====== ENTRIES SHOWN
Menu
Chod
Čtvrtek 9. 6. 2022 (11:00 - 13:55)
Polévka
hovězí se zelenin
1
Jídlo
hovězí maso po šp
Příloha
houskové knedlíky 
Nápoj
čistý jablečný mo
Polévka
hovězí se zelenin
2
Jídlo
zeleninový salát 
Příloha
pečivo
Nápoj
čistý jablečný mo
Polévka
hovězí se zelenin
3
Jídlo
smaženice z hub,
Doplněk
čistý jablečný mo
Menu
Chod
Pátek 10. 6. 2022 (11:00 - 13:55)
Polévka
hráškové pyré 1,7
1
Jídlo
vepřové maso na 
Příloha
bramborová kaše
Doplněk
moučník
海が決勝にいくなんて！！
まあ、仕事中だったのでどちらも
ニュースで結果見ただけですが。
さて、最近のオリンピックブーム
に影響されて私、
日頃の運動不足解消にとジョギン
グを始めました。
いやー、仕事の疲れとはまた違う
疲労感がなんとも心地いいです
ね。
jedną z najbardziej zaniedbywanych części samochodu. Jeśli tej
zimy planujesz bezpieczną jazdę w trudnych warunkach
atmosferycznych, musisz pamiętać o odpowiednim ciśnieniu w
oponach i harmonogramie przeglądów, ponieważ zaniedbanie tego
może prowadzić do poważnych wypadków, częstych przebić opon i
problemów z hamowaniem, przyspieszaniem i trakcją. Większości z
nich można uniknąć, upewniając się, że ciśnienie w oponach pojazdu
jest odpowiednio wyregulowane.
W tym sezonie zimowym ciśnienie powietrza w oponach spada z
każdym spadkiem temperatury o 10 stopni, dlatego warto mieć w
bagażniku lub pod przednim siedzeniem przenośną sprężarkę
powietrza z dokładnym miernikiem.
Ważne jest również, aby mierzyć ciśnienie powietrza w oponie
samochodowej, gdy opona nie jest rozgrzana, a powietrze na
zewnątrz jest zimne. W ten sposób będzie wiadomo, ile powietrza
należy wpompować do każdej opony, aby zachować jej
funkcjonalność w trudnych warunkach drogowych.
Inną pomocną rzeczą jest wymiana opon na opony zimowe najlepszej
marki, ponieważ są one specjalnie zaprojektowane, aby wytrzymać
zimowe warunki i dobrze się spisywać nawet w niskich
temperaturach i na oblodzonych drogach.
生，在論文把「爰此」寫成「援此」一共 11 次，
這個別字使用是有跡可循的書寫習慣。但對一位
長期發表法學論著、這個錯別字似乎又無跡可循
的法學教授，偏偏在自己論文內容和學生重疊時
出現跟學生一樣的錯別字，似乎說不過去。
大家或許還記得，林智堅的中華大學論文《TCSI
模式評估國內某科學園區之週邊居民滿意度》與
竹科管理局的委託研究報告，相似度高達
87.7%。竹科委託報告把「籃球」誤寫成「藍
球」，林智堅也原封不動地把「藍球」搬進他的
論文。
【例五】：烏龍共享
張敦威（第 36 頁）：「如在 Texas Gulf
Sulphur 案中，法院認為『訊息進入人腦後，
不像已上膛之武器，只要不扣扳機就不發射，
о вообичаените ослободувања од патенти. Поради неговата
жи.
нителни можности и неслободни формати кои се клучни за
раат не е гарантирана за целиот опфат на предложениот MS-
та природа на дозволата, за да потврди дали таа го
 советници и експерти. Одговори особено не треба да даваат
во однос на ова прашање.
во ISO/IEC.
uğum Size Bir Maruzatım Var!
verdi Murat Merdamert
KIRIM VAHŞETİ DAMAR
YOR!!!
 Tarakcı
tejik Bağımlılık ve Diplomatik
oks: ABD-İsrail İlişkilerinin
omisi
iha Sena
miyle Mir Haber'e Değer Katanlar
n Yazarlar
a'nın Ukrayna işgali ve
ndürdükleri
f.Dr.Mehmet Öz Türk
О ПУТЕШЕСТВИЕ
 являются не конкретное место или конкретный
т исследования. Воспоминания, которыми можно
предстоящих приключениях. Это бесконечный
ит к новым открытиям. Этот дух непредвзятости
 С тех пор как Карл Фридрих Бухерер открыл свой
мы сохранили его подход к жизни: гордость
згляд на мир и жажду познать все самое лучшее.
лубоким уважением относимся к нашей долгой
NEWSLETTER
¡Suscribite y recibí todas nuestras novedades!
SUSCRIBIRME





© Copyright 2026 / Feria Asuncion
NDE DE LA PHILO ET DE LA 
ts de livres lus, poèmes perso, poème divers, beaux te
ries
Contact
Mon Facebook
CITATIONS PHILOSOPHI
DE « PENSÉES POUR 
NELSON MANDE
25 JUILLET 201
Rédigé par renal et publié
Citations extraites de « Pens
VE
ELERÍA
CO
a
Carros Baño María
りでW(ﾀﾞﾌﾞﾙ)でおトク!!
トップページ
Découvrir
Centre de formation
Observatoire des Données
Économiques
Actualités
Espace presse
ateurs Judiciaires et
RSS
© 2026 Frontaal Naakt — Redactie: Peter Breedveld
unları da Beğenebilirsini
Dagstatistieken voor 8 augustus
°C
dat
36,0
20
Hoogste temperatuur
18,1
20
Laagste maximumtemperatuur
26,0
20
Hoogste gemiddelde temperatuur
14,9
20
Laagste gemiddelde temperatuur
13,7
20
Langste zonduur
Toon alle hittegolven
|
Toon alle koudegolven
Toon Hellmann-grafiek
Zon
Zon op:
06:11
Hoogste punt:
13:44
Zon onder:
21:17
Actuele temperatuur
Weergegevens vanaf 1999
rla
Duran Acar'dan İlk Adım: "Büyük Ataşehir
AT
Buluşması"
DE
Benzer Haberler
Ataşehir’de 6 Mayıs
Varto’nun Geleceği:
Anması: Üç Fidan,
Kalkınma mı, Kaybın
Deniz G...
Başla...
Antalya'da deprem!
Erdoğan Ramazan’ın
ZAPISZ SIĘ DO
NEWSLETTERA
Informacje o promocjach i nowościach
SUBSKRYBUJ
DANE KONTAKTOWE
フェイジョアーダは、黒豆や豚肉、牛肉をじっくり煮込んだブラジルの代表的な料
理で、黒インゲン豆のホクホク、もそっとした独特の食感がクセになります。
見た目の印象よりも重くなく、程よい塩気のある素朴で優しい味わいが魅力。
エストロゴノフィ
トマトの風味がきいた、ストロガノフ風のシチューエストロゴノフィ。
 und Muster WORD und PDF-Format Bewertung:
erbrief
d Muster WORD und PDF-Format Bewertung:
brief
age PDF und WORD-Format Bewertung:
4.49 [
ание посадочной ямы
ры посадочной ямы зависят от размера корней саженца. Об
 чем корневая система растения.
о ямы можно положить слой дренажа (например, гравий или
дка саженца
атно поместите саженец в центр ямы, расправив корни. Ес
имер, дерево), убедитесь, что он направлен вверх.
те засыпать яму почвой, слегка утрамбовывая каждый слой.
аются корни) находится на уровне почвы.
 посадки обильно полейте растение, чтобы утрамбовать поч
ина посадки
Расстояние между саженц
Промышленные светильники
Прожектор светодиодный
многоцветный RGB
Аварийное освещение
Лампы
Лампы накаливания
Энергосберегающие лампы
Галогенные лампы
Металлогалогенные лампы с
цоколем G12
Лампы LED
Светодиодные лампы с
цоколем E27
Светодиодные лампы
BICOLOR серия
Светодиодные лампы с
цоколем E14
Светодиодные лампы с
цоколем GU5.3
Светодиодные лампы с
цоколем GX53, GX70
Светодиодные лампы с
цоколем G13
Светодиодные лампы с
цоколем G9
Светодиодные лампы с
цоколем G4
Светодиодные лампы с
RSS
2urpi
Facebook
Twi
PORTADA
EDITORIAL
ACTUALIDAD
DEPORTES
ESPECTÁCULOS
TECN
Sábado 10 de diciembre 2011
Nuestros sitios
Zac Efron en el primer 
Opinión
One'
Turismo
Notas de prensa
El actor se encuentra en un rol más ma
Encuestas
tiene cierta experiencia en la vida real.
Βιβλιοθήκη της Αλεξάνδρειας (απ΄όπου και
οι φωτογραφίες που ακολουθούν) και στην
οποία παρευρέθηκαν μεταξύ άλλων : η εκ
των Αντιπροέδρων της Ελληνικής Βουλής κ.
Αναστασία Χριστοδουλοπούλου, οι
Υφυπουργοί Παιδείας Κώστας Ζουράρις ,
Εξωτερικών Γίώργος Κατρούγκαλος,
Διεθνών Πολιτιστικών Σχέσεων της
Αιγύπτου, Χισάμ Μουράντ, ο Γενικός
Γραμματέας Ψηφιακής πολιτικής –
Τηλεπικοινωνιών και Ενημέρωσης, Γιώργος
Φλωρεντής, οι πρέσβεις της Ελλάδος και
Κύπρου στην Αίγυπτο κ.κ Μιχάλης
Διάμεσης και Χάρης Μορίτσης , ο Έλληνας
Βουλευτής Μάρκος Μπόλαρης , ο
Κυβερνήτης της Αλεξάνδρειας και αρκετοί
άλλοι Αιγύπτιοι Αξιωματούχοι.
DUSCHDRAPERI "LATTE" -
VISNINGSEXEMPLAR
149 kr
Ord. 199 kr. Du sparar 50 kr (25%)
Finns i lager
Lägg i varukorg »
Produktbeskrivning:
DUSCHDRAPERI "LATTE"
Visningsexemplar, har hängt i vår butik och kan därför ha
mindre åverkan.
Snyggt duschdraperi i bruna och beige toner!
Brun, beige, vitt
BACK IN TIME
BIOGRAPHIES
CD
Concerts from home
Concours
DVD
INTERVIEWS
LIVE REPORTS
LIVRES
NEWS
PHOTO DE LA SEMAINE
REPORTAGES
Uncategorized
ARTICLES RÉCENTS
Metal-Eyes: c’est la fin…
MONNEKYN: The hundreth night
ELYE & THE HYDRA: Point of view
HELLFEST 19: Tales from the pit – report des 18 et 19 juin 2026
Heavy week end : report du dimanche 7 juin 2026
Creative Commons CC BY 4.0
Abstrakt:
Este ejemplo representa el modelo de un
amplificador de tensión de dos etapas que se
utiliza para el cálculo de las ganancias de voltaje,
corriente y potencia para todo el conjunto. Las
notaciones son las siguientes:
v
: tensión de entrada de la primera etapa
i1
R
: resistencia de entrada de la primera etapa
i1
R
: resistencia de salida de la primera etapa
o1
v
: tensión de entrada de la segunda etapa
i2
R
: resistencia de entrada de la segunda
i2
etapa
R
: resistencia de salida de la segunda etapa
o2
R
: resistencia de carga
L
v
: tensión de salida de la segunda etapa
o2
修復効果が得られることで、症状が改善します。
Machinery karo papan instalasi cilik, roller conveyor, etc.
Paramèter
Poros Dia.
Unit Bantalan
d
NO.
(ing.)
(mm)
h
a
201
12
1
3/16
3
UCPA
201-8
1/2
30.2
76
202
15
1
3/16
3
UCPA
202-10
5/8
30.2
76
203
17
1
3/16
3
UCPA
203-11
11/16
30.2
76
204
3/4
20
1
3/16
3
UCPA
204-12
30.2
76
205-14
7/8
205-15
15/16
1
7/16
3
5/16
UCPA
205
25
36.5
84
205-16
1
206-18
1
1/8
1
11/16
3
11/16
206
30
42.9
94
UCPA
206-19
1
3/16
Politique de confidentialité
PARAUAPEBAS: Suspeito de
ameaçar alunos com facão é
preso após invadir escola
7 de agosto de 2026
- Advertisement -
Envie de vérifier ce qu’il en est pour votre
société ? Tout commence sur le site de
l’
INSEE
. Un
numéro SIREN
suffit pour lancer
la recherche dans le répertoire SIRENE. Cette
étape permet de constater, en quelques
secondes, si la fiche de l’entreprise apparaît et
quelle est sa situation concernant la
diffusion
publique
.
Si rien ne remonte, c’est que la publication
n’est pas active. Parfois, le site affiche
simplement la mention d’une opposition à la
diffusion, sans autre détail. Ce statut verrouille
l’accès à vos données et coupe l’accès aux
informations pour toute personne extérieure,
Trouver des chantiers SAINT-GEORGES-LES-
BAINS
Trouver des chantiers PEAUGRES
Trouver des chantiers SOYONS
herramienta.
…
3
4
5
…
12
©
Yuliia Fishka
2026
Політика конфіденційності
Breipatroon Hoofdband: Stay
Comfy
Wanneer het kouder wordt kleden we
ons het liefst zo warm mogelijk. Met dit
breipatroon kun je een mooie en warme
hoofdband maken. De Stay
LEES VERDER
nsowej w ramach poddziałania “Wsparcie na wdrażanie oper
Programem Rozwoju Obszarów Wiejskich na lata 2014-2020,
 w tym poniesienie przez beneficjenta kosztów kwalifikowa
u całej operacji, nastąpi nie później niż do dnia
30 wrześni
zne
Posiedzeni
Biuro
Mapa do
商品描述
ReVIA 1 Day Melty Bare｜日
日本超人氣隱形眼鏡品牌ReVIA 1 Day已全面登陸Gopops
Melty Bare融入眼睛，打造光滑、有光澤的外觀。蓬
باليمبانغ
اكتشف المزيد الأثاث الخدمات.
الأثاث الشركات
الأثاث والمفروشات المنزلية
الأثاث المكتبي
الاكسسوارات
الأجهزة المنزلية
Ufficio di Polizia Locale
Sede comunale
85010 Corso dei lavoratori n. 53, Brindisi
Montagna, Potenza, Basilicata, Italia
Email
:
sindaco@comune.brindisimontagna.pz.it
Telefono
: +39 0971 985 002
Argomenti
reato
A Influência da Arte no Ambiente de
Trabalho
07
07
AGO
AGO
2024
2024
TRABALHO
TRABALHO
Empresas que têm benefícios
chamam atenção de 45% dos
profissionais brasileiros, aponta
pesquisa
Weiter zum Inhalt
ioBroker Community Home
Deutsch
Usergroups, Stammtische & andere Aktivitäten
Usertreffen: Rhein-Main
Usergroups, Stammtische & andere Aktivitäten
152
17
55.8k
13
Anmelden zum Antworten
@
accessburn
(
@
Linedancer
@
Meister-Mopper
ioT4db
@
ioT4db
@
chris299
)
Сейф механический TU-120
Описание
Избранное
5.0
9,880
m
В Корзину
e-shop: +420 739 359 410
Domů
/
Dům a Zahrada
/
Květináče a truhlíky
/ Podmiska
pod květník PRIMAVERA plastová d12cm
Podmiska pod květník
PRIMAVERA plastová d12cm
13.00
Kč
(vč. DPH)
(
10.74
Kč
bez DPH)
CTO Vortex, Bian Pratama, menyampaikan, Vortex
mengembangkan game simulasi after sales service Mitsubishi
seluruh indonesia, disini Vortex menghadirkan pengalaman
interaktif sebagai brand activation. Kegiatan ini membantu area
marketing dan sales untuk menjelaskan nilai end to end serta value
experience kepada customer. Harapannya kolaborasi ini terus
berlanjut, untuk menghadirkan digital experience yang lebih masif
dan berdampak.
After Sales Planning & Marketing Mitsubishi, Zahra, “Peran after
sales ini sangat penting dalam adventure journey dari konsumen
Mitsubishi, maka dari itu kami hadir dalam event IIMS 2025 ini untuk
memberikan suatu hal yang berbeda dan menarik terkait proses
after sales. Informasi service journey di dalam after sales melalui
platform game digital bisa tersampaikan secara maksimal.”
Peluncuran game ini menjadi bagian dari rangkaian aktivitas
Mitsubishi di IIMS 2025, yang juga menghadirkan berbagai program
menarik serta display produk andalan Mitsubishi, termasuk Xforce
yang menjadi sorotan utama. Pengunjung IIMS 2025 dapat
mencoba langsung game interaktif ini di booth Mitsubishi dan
============
=== WORK REQUIRED ===
Would you retype exactly the lines above, from the line with "atmosferycznych, musisz pamiętać" to the line with "的法學教授，偏偏在自己論文內容和學生重疊時", with both end lines kept and nothing more?

=== ANSWER TO THE PROBLEM ===
atmosferycznych, musisz pamiętać o odpowiednim ciśnieniu w
oponach i harmonogramie przeglądów, ponieważ zaniedbanie tego
może prowadzić do poważnych wypadków, częstych przebić opon i
problemów z hamowaniem, przyspieszaniem i trakcją. Większości z
nich można uniknąć, upewniając się, że ciśnienie w oponach pojazdu
jest odpowiednio wyregulowane.
W tym sezonie zimowym ciśnienie powietrza w oponach spada z
każdym spadkiem temperatury o 10 stopni, dlatego warto mieć w
bagażniku lub pod przednim siedzeniem przenośną sprężarkę
powietrza z dokładnym miernikiem.
Ważne jest również, aby mierzyć ciśnienie powietrza w oponie
samochodowej, gdy opona nie jest rozgrzana, a powietrze na
zewnątrz jest zimne. W ten sposób będzie wiadomo, ile powietrza
należy wpompować do każdej opony, aby zachować jej
funkcjonalność w trudnych warunkach drogowych.
Inną pomocną rzeczą jest wymiana opon na opony zimowe najlepszej
marki, ponieważ są one specjalnie zaprojektowane, aby wytrzymać
zimowe warunki i dobrze się spisywać nawet w niskich
temperaturach i na oblodzonych drogach.
生，在論文把「爰此」寫成「援此」一共 11 次，
這個別字使用是有跡可循的書寫習慣。但對一位
長期發表法學論著、這個錯別字似乎又無跡可循
的法學教授，偏偏在自己論文內容和學生重疊時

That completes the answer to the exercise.